CodeAlchemy: Synthetic Code Rewriting at Scale

CodeAlchemy：大规模合成代码重写技术

Pre-training on raw code teaches syntax but provides sparse signal for diverse real-world task formats. While synthetic data has proven transformative for language models, code remains largely unexplored beyond limited quality improvements.

在原始代码上进行预训练虽然能教授语法，但对于多样化的现实世界任务格式而言，其提供的信号非常稀疏。尽管合成数据已被证明对语言模型具有变革性意义，但在代码领域，除了有限的质量改进外，该方向仍有待深入探索。

We present CodeAlchemy, a synthetic data generation framework that transforms publicly sourced code into semantically-rich training data through 5 strategies: CodeEnhance (quality-aware rewriting), CodeQA (template-based problems), CodeDev (developer tasks), CodeDialogue (multi-turn conversations), and CodeTrace (execution traces).

我们提出了 CodeAlchemy，这是一个合成数据生成框架，通过五种策略将公开来源的代码转化为语义丰富的训练数据：CodeEnhance（质量感知重写）、CodeQA（基于模板的问题）、CodeDev（开发者任务）、CodeDialogue（多轮对话）以及 CodeTrace（执行追踪）。

We process 3 corpora across 15 languages to generate 500B+ tokens of synthetic data plus 350B reasoning tokens, orders of magnitude more than prior efforts. CodeTrace instruments and executes 1.3M+ files across 14 languages and 5K libraries, capturing control flow, state tracking, and library knowledge.

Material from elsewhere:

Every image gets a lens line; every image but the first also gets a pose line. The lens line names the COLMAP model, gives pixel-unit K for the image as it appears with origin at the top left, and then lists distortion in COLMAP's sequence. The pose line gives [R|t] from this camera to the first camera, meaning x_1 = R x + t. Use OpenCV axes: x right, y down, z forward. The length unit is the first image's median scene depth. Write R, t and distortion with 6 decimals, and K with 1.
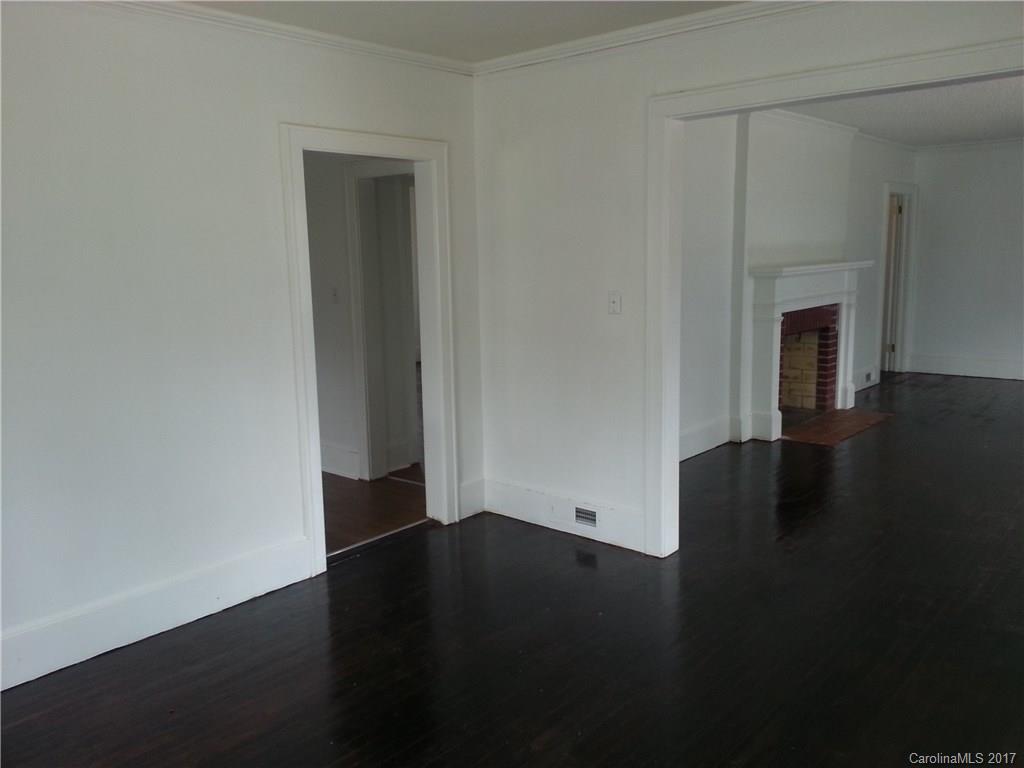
lens RADIAL K [[872.2, 0, 512.0], [0, 872.2, 384.0], [0, 0, 1]] dist [0.092731, -0.003146]
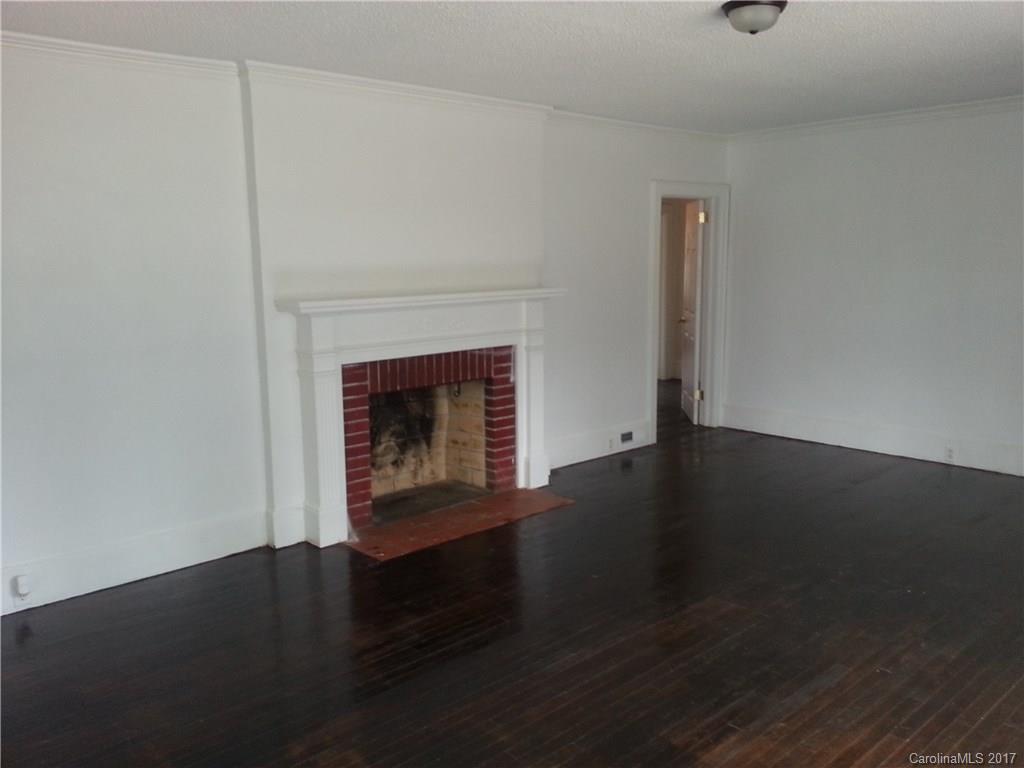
lens RADIAL K [[872.2, 0, 512.0], [0, 872.2, 384.0], [0, 0, 1]] dist [0.092731, -0.003146]
pose [[0.992951, 0.030203, -0.114612, 0.448560], [-0.029901, 0.999543, 0.004354, -0.062102], [0.114691, -0.000897, 0.993401, 0.281097]]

我们处理了涵盖 15 种语言的 3 个语料库，生成了超过 5000 亿个 token 的合成数据以及 3500 亿个推理 token，其规模比以往的研究高出几个数量级。CodeTrace 对 14 种语言和 5000 个库中的 130 多万个文件进行了插桩和执行，从而捕获了控制流、状态追踪和库知识。

We introduce DevEval (developer tasks) and TraceEval (execution prediction) benchmarks; frontier models like Claude Sonnet 4.5 achieve only 5.6% exact match on TraceEval, revealing critical gaps in semantic understanding.

我们引入了 DevEval（开发者任务）和 TraceEval（执行预测）基准测试；前沿模型（如 Claude Sonnet 4.5）在 TraceEval 上的精确匹配率仅为 5.6%，这揭示了模型在语义理解方面存在的关键差距。

Our 3B models achieve 83.5% on HumanEval, 63.2% on MBPP, 8.09% win rate on DevEval, and 15.36 ROUGE-2 on TraceEval, outperforming frontier models 10x the size including 27B Gemma-3 and 32B Granite-4.0.

我们的 3B（30 亿参数）模型在 HumanEval 上达到了 83.5%，在 MBPP 上达到了 63.2%，在 DevEval 上取得了 8.09% 的胜率，并在 TraceEval 上获得了 15.36 的 ROUGE-2 分数，性能超越了规模大 10 倍的前沿模型，包括 27B 的 Gemma-3 和 32B 的 Granite-4.0。